### WHAT YOU WILL DO
Rewrite the lines below, replacing "common name" with "vernacular name" wherever it occurs and leaving everything else unchanged.

::: INPUT DATA :::

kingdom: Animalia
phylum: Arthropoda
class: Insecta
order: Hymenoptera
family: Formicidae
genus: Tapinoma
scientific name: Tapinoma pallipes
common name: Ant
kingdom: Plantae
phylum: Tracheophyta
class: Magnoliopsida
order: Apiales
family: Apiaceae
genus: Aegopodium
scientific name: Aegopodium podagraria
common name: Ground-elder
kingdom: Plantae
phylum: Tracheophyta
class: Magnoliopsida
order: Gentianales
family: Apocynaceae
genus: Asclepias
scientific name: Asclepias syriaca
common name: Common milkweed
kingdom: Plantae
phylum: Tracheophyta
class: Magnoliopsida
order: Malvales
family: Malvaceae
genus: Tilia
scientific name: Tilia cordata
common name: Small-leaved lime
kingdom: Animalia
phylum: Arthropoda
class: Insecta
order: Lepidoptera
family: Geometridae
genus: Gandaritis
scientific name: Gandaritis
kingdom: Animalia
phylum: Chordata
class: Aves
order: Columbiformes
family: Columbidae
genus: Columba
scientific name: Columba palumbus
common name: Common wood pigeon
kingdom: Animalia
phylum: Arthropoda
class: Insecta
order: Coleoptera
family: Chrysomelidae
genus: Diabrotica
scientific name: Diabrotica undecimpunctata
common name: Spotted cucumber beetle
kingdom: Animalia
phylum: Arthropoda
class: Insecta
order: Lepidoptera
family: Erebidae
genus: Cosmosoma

:::

### THE SOLUTION
kingdom: Animalia
phylum: Arthropoda
class: Insecta
order: Hymenoptera
family: Formicidae
genus: Tapinoma
scientific name: Tapinoma pallipes
vernacular name: Ant
kingdom: Plantae
phylum: Tracheophyta
class: Magnoliopsida
order: Apiales
family: Apiaceae
genus: Aegopodium
scientific name: Aegopodium podagraria
vernacular name: Ground-elder
kingdom: Plantae
phylum: Tracheophyta
class: Magnoliopsida
order: Gentianales
family: Apocynaceae
genus: Asclepias
scientific name: Asclepias syriaca
vernacular name: Common milkweed
kingdom: Plantae
phylum: Tracheophyta
class: Magnoliopsida
order: Malvales
family: Malvaceae
genus: Tilia
scientific name: Tilia cordata
vernacular name: Small-leaved lime
kingdom: Animalia
phylum: Arthropoda
class: Insecta
order: Lepidoptera
family: Geometridae
genus: Gandaritis
scientific name: Gandaritis
kingdom: Animalia
phylum: Chordata
class: Aves
order: Columbiformes
family: Columbidae
genus: Columba
scientific name: Columba palumbus
vernacular name: Common wood pigeon
kingdom: Animalia
phylum: Arthropoda
class: Insecta
order: Coleoptera
family: Chrysomelidae
genus: Diabrotica
scientific name: Diabrotica undecimpunctata
vernacular name: Spotted cucumber beetle
kingdom: Animalia
phylum: Arthropoda
class: Insecta
order: Lepidoptera
family: Erebidae
genus: Cosmosoma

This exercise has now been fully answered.